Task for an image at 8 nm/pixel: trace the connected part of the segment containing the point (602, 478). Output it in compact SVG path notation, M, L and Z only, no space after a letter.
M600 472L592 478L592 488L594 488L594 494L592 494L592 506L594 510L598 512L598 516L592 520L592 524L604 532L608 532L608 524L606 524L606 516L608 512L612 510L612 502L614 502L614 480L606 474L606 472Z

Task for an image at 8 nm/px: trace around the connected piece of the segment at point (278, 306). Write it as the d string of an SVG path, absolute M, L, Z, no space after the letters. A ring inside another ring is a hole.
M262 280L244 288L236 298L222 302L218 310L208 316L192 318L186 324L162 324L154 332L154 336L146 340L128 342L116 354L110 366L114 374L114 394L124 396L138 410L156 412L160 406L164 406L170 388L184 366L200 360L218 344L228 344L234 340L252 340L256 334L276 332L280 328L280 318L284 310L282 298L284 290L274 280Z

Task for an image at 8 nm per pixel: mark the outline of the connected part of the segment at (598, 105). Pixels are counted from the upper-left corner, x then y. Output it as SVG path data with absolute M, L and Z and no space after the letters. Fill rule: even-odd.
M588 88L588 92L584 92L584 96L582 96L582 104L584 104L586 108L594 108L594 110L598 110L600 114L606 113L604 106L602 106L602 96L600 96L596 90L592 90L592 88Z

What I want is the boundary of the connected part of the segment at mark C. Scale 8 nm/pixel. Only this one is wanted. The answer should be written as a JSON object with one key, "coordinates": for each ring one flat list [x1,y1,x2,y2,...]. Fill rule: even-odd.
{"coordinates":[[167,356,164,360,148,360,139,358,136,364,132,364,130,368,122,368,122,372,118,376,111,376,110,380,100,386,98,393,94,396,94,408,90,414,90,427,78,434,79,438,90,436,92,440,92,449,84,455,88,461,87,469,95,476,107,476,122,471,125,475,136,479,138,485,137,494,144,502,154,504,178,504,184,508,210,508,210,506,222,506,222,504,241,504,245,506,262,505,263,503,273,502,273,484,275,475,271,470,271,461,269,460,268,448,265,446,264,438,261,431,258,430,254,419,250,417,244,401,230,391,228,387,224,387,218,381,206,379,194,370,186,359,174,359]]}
#####
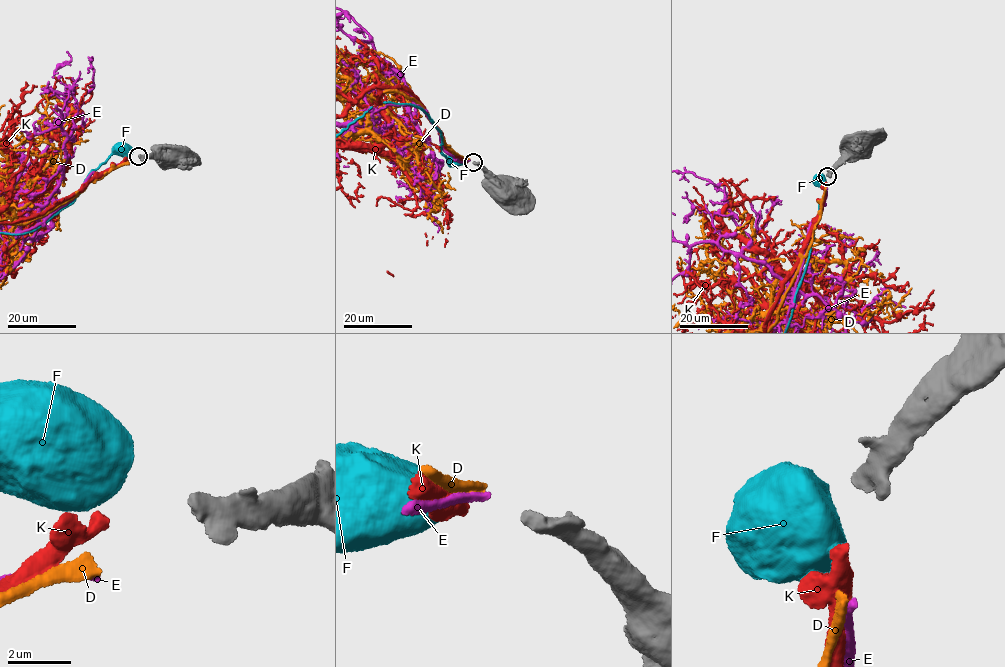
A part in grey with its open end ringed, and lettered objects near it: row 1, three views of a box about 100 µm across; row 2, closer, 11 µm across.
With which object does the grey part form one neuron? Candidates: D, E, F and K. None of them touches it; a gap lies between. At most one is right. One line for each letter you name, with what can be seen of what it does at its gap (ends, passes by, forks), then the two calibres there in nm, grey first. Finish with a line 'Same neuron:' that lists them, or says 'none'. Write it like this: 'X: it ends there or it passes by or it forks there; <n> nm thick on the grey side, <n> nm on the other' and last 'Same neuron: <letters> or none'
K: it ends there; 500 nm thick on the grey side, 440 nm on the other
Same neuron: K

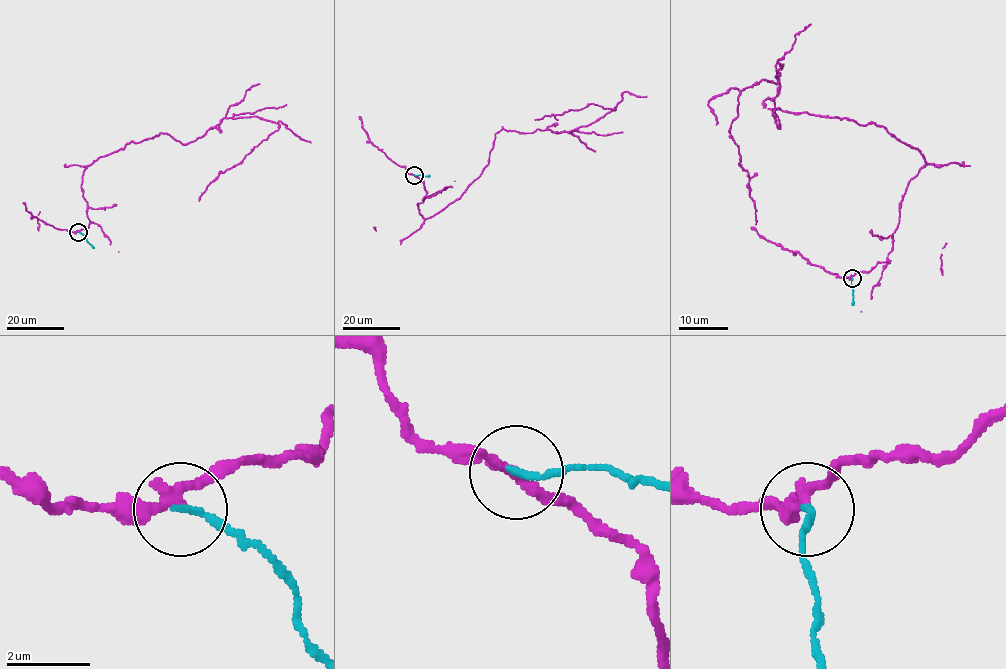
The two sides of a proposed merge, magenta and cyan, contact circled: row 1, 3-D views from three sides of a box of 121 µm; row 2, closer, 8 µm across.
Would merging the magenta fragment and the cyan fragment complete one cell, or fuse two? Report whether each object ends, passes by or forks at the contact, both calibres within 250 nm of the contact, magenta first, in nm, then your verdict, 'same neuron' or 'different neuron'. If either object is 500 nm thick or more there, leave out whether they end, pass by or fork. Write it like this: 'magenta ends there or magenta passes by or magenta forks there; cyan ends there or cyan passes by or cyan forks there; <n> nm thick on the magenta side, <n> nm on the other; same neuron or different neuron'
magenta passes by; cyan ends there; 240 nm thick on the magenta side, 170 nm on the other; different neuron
#####
▶ _What the exercise asks_
For this exercise, return exactly the lines above from the line with "A part in grey" through the line with "The two sides", both included. Do not copy the pictures.

▶ _Completed task_
A part in grey with its open end ringed, and lettered objects near it: row 1, three views of a box about 100 µm across; row 2, closer, 11 µm across.
With which object does the grey part form one neuron? Candidates: D, E, F and K. None of them touches it; a gap lies between. At most one is right. One line for each letter you name, with what can be seen of what it does at its gap (ends, passes by, forks), then the two calibres there in nm, grey first. Finish with a line 'Same neuron:' that lists them, or says 'none'. Write it like this: 'X: it ends there or it passes by or it forks there; <n> nm thick on the grey side, <n> nm on the other' and last 'Same neuron: <letters> or none'
K: it ends there; 500 nm thick on the grey side, 440 nm on the other
Same neuron: K

The two sides of a proposed merge, magenta and cyan, contact circled: row 1, 3-D views from three sides of a box of 121 µm; row 2, closer, 8 µm across.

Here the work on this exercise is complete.